• Task details:
Quote the records that follow in full, leaving the pictures out.

• Raw data:
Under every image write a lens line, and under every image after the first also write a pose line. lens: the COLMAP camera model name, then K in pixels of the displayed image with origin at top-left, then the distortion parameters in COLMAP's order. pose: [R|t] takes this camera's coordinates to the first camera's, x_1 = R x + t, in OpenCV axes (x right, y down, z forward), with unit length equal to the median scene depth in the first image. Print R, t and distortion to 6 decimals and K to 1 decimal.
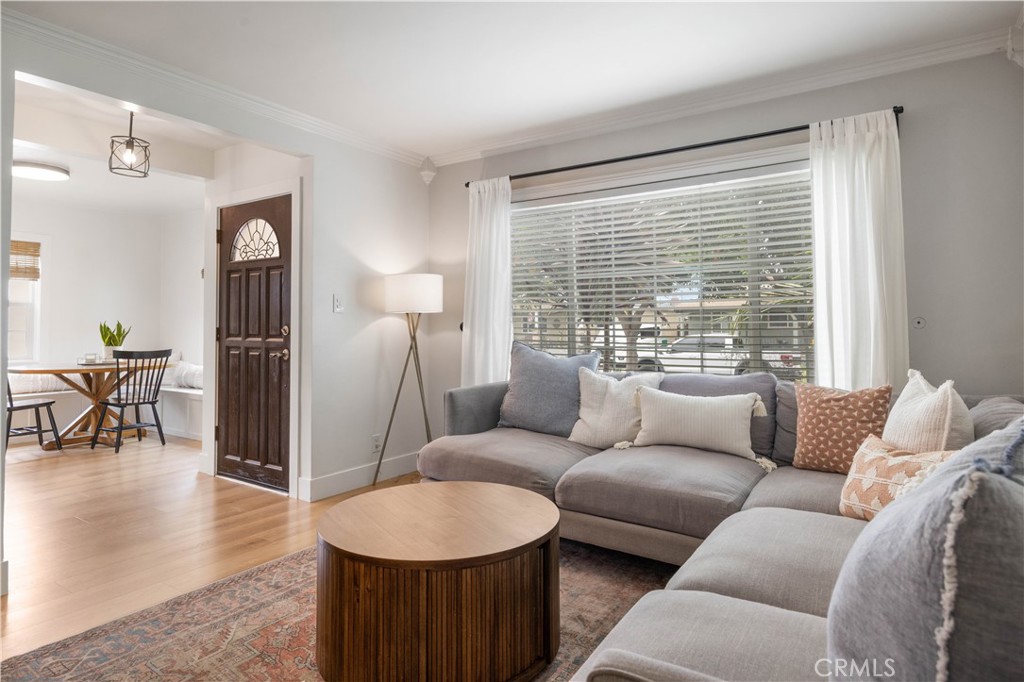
lens RADIAL K [[566.6, 0, 501.9], [0, 566.6, 305.8], [0, 0, 1]] dist [0.005227, -0.002999]
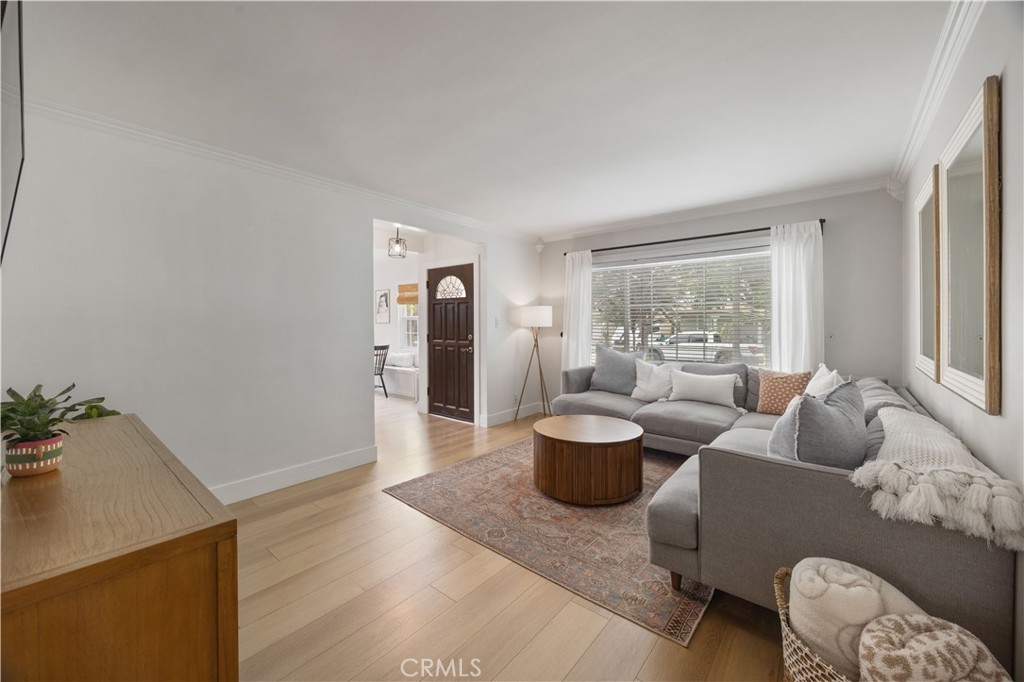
lens RADIAL K [[393.9, 0, 504.7], [0, 393.9, 327.5], [0, 0, 1]] dist [0.001305, 0.000341]
pose [[0.995300, 0.000830, -0.096833, -0.139642], [0.003593, 0.998958, 0.045491, -0.045303], [0.096770, -0.045625, 0.994261, -0.268067]]
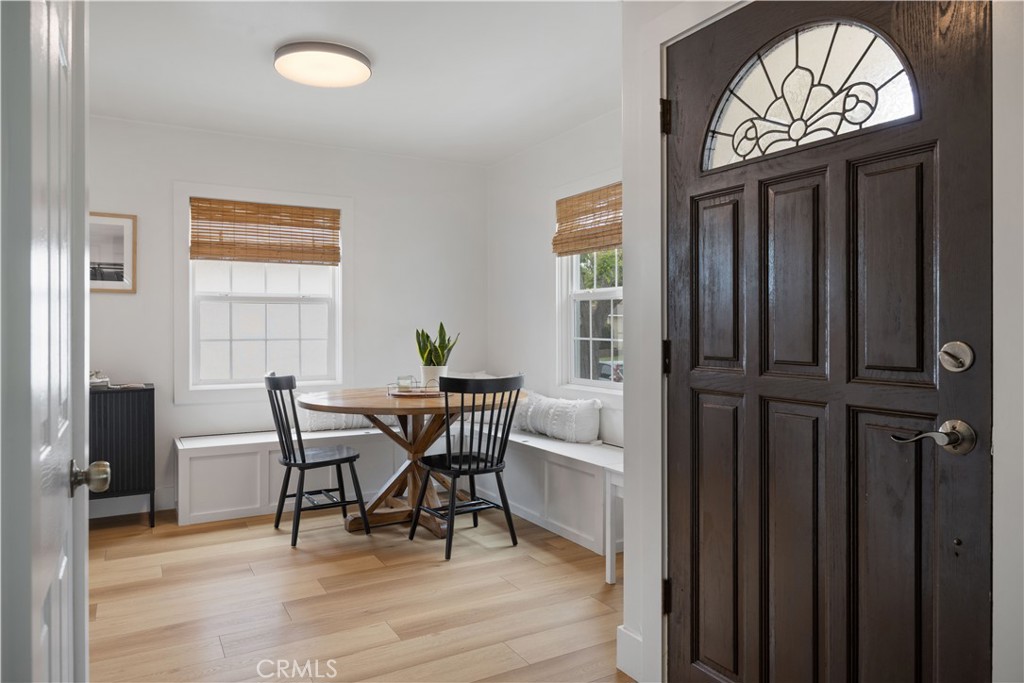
lens RADIAL K [[655.0, 0, 509.1], [0, 655.0, 337.6], [0, 0, 1]] dist [-0.000082, 0.000918]
pose [[0.896274, 0.007907, -0.443430, -0.426054], [0.013362, 0.998906, 0.044818, 0.014462], [0.443299, -0.046094, 0.895188, 0.573777]]
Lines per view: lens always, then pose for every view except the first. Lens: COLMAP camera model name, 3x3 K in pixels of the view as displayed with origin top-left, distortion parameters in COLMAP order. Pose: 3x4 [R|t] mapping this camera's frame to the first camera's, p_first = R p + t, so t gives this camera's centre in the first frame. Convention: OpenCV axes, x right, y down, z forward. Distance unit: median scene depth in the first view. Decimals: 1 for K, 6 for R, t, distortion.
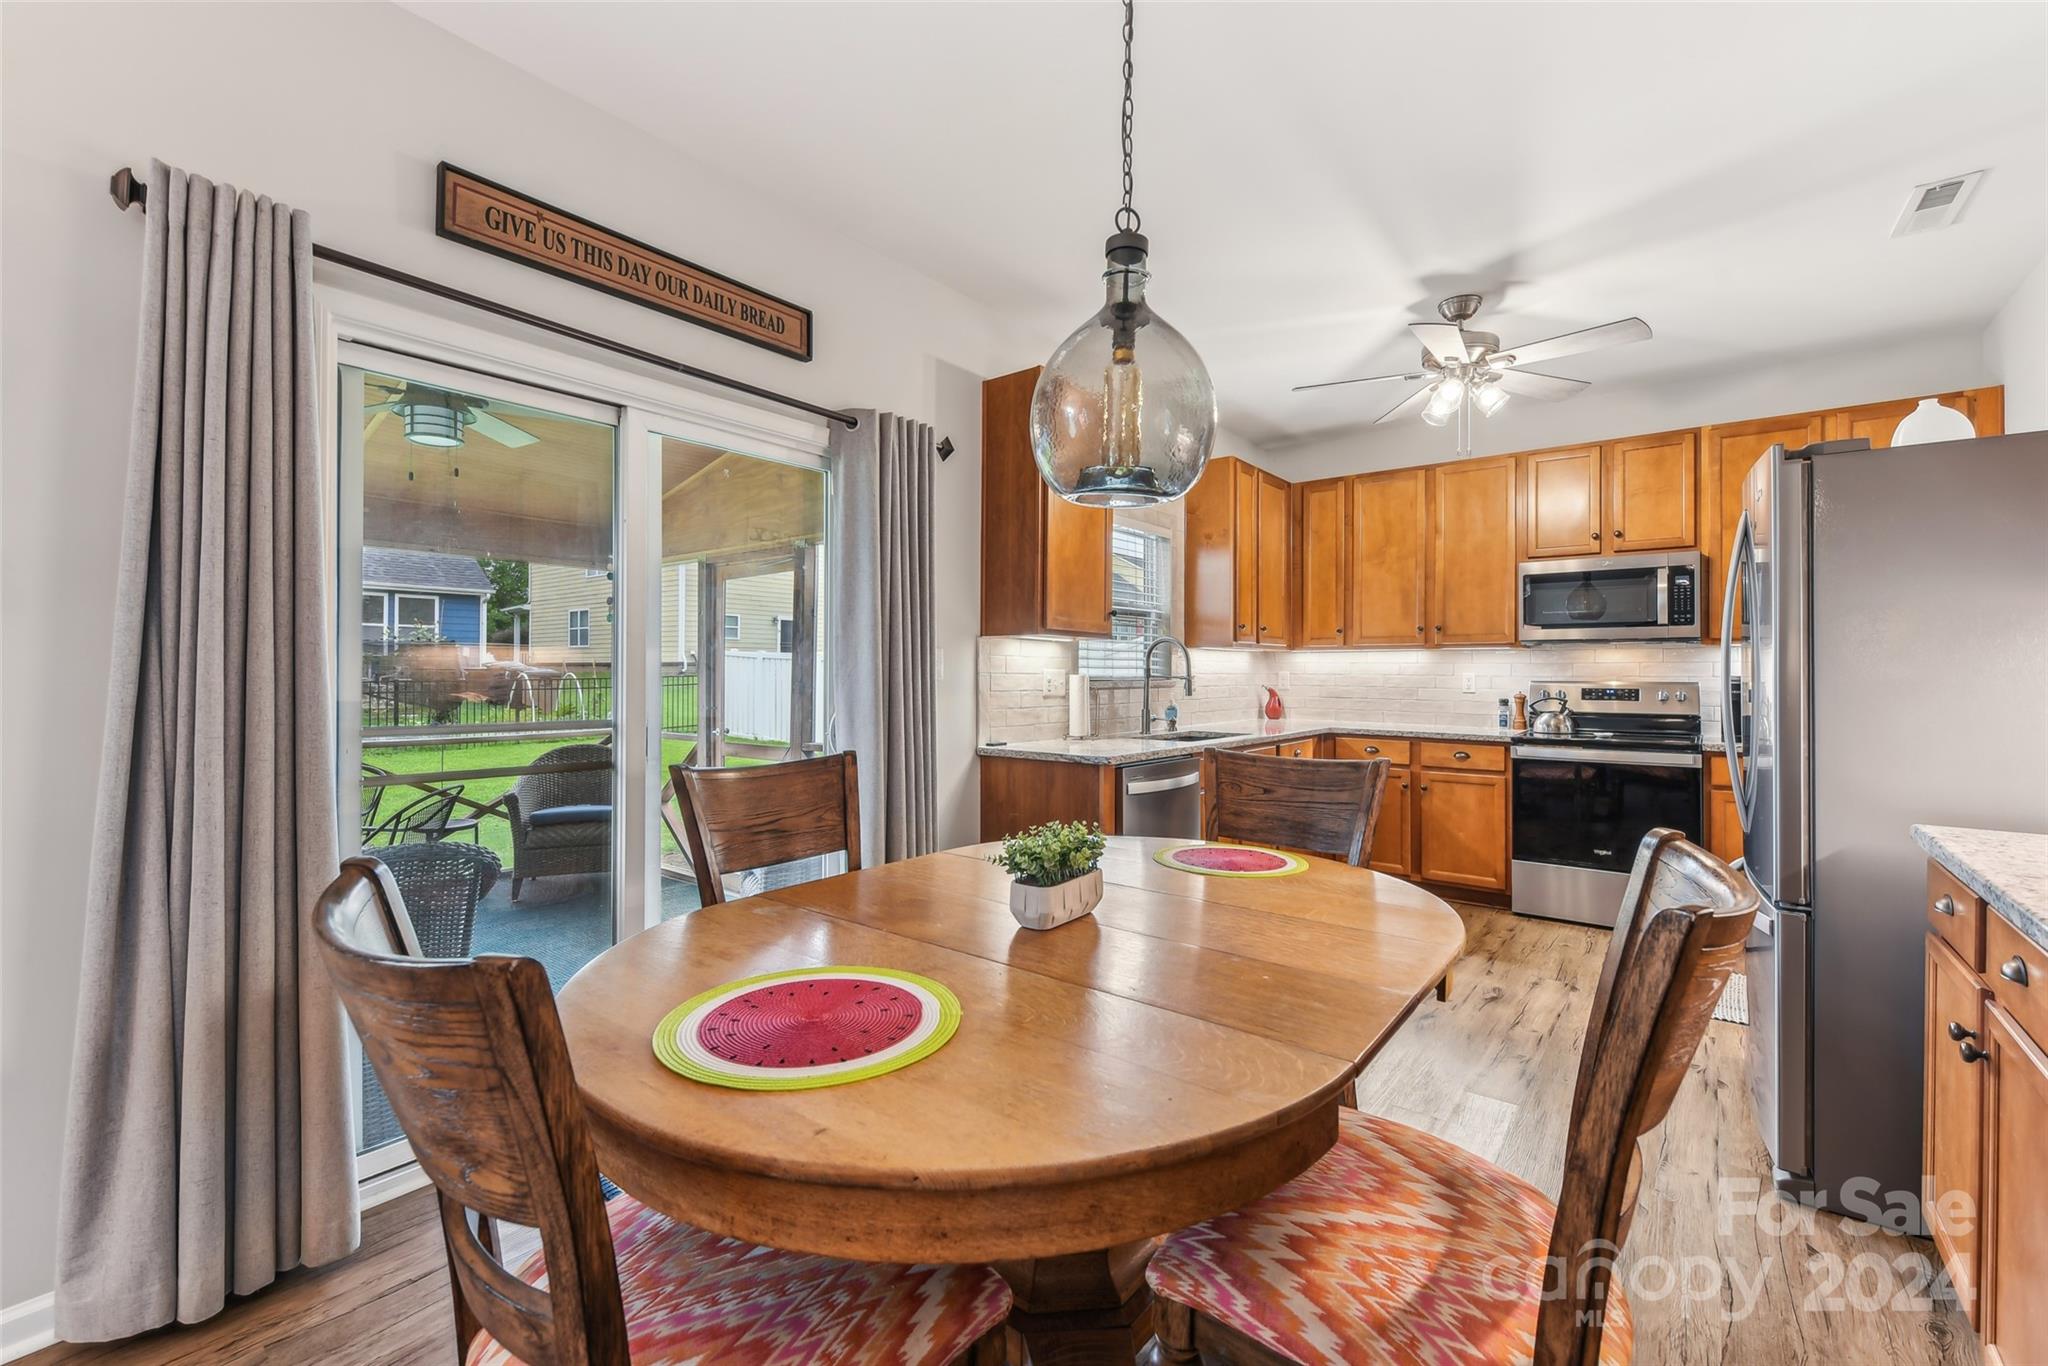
lens RADIAL K [[876.8, 0, 1019.3], [0, 876.8, 678.8], [0, 0, 1]] dist [-0.003915, -0.000090]
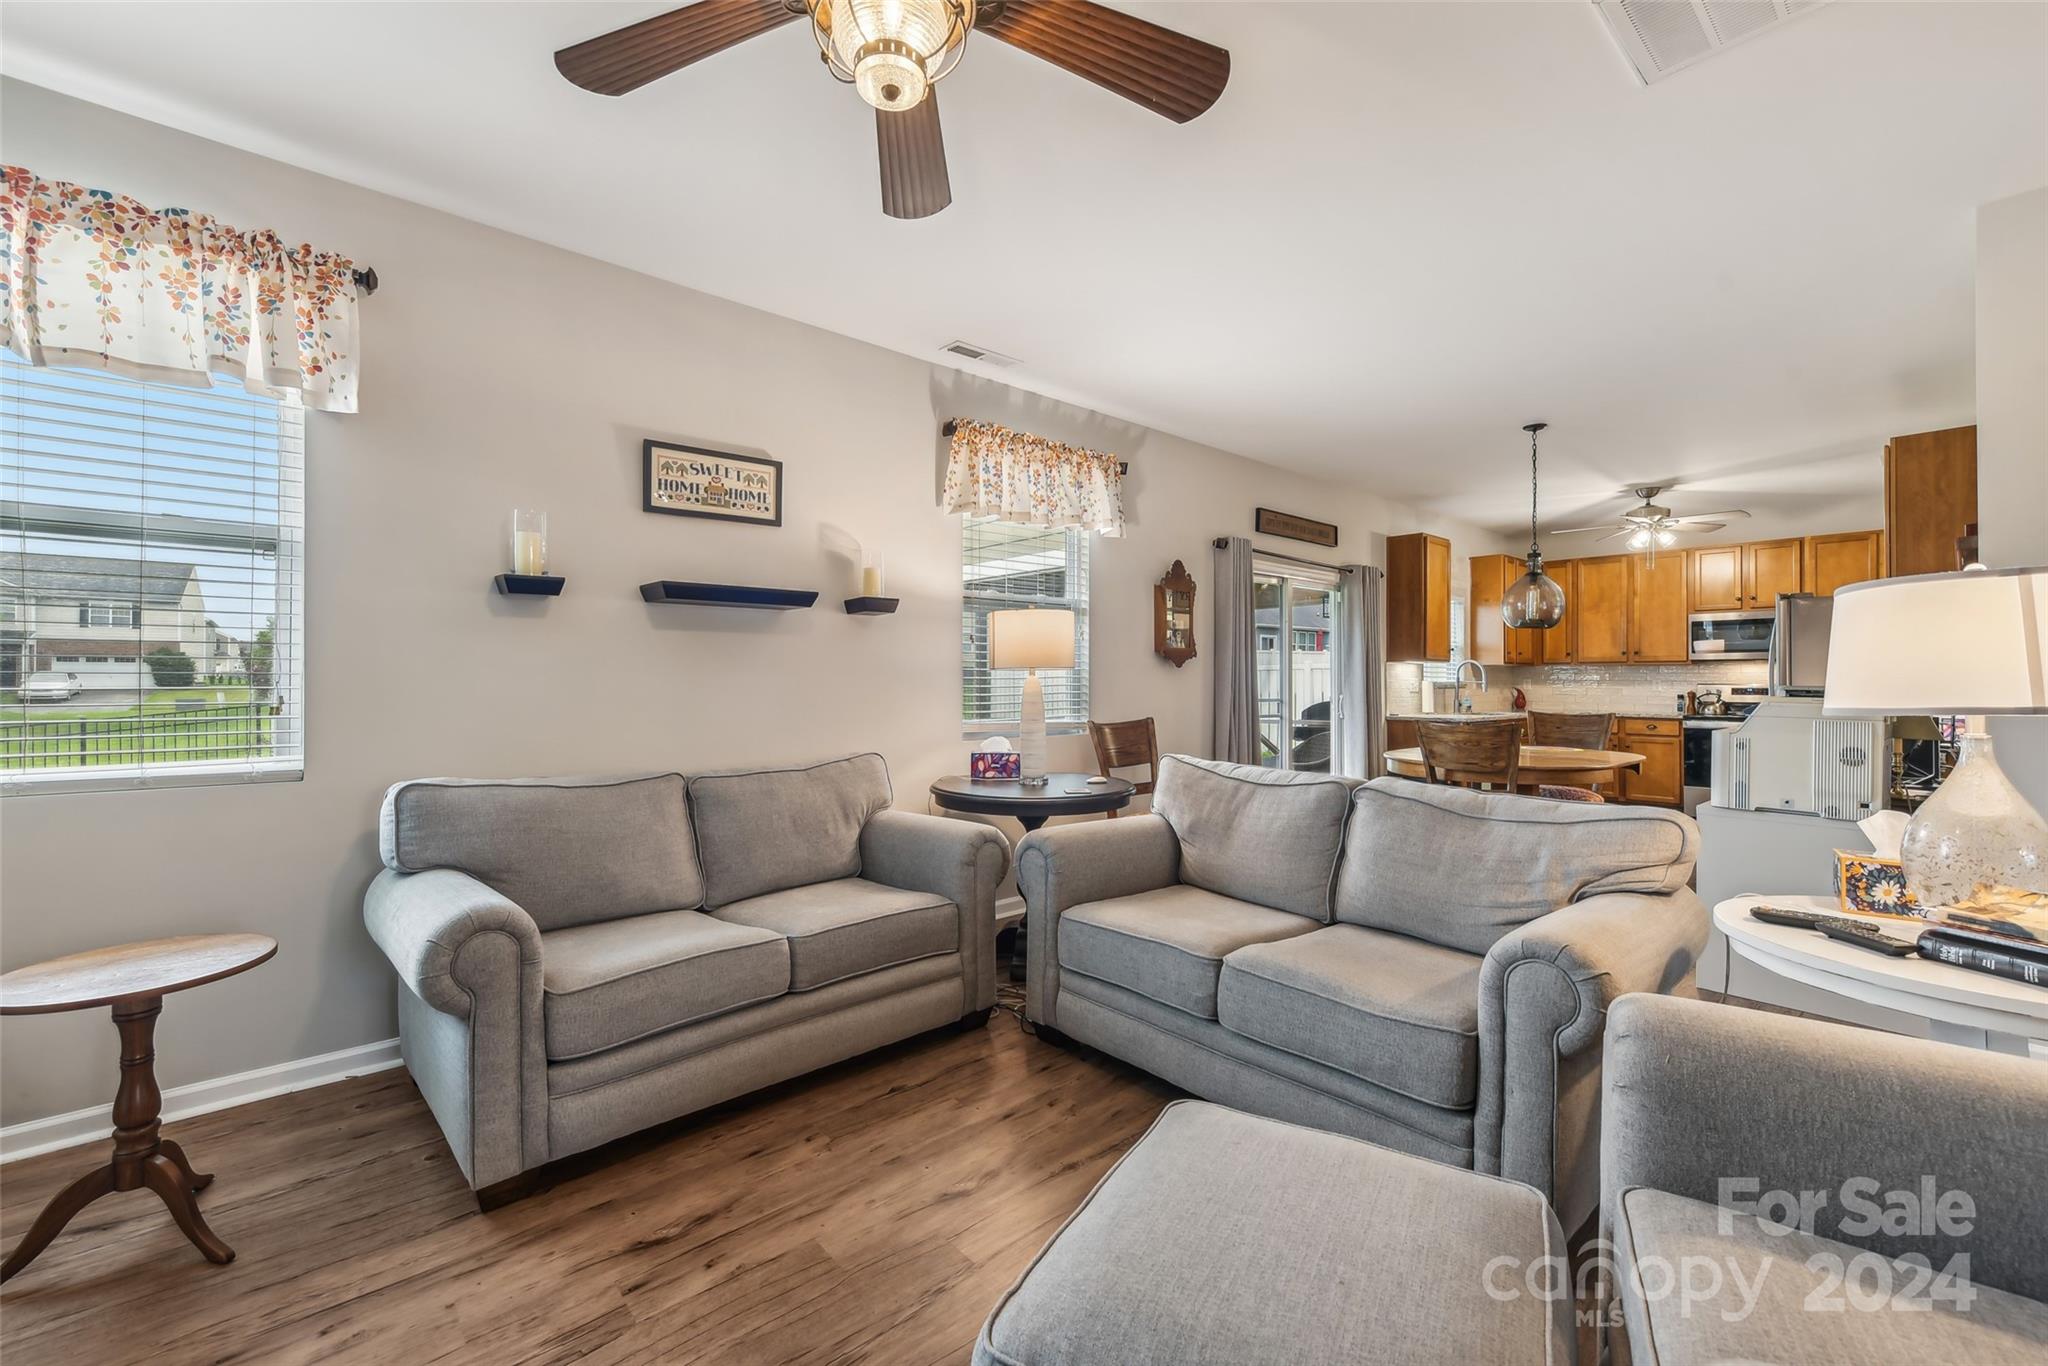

• Solved problem:
Under every image write a lens line, and under every image after the first also write a pose line. lens: the COLMAP camera model name, then K in pixels of the displayed image with origin at top-left, then the distortion parameters in COLMAP's order. pose: [R|t] takes this camera's coordinates to the first camera's, x_1 = R x + t, in OpenCV axes (x right, y down, z forward), with unit length equal to the median scene depth in the first image. Print R, t and distortion to 6 decimals and K to 1 decimal.
lens RADIAL K [[566.6, 0, 501.9], [0, 566.6, 305.8], [0, 0, 1]] dist [0.005227, -0.002999]
lens RADIAL K [[393.9, 0, 504.7], [0, 393.9, 327.5], [0, 0, 1]] dist [0.001305, 0.000341]
pose [[0.995300, 0.000830, -0.096833, -0.139642], [0.003593, 0.998958, 0.045491, -0.045303], [0.096770, -0.045625, 0.994261, -0.268067]]
lens RADIAL K [[655.0, 0, 509.1], [0, 655.0, 337.6], [0, 0, 1]] dist [-0.000082, 0.000918]
pose [[0.896274, 0.007907, -0.443430, -0.426054], [0.013362, 0.998906, 0.044818, 0.014462], [0.443299, -0.046094, 0.895188, 0.573777]]
Lines per view: lens always, then pose for every view except the first. Lens: COLMAP camera model name, 3x3 K in pixels of the view as displayed with origin top-left, distortion parameters in COLMAP order. Pose: 3x4 [R|t] mapping this camera's frame to the first camera's, p_first = R p + t, so t gives this camera's centre in the first frame. Convention: OpenCV axes, x right, y down, z forward. Distance unit: median scene depth in the first view. Decimals: 1 for K, 6 for R, t, distortion.
lens RADIAL K [[876.8, 0, 1019.3], [0, 876.8, 678.8], [0, 0, 1]] dist [-0.003915, -0.000090]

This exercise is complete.